◆ Data extract ◆
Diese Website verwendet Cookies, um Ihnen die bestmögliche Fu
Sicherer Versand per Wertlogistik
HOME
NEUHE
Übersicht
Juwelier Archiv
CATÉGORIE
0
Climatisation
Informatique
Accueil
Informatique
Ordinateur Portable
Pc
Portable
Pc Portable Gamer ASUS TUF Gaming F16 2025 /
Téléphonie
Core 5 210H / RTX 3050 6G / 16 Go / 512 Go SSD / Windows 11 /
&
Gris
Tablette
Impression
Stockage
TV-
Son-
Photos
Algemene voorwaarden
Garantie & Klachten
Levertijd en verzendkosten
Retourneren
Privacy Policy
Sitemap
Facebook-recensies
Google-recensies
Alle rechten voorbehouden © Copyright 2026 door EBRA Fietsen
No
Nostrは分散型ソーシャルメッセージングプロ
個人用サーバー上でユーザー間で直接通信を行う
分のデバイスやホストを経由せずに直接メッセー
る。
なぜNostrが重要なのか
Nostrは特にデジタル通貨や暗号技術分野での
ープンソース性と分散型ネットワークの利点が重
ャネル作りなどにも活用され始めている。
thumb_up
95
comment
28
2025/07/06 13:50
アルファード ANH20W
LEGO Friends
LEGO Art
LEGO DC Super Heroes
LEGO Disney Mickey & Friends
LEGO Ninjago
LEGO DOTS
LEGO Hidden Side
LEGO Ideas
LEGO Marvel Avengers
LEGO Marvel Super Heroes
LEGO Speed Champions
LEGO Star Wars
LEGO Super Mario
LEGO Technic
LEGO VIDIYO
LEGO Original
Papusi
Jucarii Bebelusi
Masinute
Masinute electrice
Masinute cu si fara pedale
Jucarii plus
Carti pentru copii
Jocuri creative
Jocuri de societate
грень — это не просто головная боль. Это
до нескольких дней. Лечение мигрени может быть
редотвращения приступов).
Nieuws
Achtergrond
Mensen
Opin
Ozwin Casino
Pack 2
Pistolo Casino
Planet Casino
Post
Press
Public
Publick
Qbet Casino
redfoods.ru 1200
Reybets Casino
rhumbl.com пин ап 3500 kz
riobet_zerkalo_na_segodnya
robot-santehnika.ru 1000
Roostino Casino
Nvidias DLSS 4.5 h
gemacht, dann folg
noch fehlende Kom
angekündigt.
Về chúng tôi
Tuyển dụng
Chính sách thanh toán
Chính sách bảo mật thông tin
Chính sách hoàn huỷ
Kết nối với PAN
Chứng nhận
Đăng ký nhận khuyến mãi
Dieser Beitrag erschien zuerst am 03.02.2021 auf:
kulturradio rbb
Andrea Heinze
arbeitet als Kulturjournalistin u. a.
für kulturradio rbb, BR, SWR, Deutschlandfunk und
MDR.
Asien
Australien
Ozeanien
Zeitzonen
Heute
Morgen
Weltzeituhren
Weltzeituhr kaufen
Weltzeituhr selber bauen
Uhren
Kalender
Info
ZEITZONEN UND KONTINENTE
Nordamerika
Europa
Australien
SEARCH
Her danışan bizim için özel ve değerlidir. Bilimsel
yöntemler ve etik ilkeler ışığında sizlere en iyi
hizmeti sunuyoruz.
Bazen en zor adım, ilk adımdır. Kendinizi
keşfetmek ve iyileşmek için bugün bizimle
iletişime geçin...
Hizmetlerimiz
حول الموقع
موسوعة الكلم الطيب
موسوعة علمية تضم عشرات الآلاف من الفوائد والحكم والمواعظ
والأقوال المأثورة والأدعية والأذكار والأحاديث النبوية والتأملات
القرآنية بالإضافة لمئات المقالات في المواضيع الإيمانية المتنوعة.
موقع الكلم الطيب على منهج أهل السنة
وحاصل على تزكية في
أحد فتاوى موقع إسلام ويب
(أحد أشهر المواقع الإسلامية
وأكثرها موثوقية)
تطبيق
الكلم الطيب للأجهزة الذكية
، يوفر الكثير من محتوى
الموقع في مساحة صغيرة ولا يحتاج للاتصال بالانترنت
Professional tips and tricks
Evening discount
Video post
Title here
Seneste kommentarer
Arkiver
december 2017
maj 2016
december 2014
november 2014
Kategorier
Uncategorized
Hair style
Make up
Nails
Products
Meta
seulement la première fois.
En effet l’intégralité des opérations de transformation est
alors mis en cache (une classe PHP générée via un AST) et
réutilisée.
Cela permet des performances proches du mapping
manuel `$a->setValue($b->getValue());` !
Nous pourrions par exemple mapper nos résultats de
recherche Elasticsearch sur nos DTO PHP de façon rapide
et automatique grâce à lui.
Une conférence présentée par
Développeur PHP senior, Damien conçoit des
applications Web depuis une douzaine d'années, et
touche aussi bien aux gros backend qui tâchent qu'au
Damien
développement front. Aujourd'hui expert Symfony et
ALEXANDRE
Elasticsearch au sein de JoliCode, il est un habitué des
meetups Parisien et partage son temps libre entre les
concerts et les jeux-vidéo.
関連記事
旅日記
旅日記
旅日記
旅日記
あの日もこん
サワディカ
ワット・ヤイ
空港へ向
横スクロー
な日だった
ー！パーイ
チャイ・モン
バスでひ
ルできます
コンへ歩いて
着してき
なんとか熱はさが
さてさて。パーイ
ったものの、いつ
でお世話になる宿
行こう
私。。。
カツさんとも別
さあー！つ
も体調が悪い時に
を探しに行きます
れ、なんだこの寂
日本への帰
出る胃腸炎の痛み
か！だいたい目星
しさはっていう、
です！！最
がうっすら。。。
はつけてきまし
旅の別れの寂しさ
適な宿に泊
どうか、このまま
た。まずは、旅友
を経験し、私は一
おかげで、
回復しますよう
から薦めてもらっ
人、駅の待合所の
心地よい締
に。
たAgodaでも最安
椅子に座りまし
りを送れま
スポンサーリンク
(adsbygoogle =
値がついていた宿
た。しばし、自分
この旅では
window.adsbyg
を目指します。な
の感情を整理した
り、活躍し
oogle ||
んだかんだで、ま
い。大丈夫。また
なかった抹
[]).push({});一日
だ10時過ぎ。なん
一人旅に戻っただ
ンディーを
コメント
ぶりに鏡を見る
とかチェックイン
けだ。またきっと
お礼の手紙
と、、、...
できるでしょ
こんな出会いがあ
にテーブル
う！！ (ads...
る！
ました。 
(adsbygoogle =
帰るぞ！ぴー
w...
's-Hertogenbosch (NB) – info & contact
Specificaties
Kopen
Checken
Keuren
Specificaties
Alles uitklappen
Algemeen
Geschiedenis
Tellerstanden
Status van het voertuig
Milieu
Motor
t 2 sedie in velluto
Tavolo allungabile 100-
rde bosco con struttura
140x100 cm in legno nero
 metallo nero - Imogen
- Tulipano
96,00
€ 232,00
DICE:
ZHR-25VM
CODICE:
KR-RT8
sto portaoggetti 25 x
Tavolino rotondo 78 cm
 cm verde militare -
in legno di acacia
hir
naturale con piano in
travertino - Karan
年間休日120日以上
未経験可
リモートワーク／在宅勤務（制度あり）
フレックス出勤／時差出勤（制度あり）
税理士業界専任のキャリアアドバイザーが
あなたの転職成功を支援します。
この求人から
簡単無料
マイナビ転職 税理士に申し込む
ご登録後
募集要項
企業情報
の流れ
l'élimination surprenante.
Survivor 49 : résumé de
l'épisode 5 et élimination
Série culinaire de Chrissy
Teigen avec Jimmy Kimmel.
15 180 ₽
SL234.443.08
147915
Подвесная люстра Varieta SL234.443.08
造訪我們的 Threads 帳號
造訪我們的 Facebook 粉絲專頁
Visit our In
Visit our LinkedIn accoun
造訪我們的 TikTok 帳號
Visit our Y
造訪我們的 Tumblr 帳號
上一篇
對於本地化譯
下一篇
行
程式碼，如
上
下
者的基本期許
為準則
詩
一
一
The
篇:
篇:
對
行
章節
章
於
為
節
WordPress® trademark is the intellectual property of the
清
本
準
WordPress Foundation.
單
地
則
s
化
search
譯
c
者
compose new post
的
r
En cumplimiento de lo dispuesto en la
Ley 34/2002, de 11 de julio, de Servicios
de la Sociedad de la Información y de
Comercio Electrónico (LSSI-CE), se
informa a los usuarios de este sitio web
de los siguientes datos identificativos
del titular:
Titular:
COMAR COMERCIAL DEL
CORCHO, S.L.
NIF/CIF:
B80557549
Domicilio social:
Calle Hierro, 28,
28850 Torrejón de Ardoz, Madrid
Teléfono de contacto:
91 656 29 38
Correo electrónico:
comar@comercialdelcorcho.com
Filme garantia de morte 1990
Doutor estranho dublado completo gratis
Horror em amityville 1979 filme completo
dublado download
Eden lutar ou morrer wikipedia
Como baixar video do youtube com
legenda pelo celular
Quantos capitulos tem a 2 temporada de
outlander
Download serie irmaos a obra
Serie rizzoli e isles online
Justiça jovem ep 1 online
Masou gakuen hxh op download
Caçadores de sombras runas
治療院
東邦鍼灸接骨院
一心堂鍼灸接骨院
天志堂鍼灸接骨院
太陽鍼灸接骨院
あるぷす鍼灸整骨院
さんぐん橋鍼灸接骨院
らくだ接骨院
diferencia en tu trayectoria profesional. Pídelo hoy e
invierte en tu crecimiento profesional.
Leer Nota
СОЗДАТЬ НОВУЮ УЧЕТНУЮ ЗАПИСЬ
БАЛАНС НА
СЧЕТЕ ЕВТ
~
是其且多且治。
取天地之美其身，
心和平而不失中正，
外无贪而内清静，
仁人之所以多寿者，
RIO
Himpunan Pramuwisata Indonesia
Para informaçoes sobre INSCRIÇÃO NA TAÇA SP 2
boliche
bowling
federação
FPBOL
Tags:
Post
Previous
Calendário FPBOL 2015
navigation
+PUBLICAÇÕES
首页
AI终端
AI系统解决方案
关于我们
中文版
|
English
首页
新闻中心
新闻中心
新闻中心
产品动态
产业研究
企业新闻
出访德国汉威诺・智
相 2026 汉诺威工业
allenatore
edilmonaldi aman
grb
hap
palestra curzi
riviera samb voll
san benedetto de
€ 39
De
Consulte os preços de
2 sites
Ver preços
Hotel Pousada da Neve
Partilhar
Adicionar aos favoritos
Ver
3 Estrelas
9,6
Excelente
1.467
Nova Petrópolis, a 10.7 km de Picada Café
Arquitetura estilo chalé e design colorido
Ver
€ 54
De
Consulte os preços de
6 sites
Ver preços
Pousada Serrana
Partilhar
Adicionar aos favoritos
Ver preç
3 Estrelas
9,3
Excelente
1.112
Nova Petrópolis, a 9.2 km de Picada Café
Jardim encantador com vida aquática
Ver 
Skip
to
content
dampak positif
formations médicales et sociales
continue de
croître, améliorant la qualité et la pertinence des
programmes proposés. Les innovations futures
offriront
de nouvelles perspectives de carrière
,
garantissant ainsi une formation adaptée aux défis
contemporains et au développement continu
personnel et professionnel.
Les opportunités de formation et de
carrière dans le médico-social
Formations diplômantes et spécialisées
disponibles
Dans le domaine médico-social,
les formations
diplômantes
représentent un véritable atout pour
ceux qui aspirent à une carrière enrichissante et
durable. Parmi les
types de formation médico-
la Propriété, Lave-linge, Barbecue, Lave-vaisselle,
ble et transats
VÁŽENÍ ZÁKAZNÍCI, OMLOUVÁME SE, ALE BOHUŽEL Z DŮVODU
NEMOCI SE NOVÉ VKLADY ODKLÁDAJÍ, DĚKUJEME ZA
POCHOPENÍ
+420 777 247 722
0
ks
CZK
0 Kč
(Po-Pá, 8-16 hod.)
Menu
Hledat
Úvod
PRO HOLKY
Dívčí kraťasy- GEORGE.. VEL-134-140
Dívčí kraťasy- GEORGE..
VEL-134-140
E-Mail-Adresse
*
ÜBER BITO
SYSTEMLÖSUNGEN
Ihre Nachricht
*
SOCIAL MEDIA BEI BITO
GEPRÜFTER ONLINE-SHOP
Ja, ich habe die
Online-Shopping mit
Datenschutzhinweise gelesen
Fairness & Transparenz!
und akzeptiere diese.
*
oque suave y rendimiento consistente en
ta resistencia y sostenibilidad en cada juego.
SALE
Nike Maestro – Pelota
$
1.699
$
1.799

◆ Task instructions ◆
The stretch of entries above that starts with the line containing "Google-recensies" and goes on through the line containing "Roostino Casino" is to be transcribed exactly, and no other line is to be transcribed.

◆ Written response ◆
Google-recensies
Alle rechten voorbehouden © Copyright 2026 door EBRA Fietsen
No
Nostrは分散型ソーシャルメッセージングプロ
個人用サーバー上でユーザー間で直接通信を行う
分のデバイスやホストを経由せずに直接メッセー
る。
なぜNostrが重要なのか
Nostrは特にデジタル通貨や暗号技術分野での
ープンソース性と分散型ネットワークの利点が重
ャネル作りなどにも活用され始めている。
thumb_up
95
comment
28
2025/07/06 13:50
アルファード ANH20W
LEGO Friends
LEGO Art
LEGO DC Super Heroes
LEGO Disney Mickey & Friends
LEGO Ninjago
LEGO DOTS
LEGO Hidden Side
LEGO Ideas
LEGO Marvel Avengers
LEGO Marvel Super Heroes
LEGO Speed Champions
LEGO Star Wars
LEGO Super Mario
LEGO Technic
LEGO VIDIYO
LEGO Original
Papusi
Jucarii Bebelusi
Masinute
Masinute electrice
Masinute cu si fara pedale
Jucarii plus
Carti pentru copii
Jocuri creative
Jocuri de societate
грень — это не просто головная боль. Это
до нескольких дней. Лечение мигрени может быть
редотвращения приступов).
Nieuws
Achtergrond
Mensen
Opin
Ozwin Casino
Pack 2
Pistolo Casino
Planet Casino
Post
Press
Public
Publick
Qbet Casino
redfoods.ru 1200
Reybets Casino
rhumbl.com пин ап 3500 kz
riobet_zerkalo_na_segodnya
robot-santehnika.ru 1000
Roostino Casino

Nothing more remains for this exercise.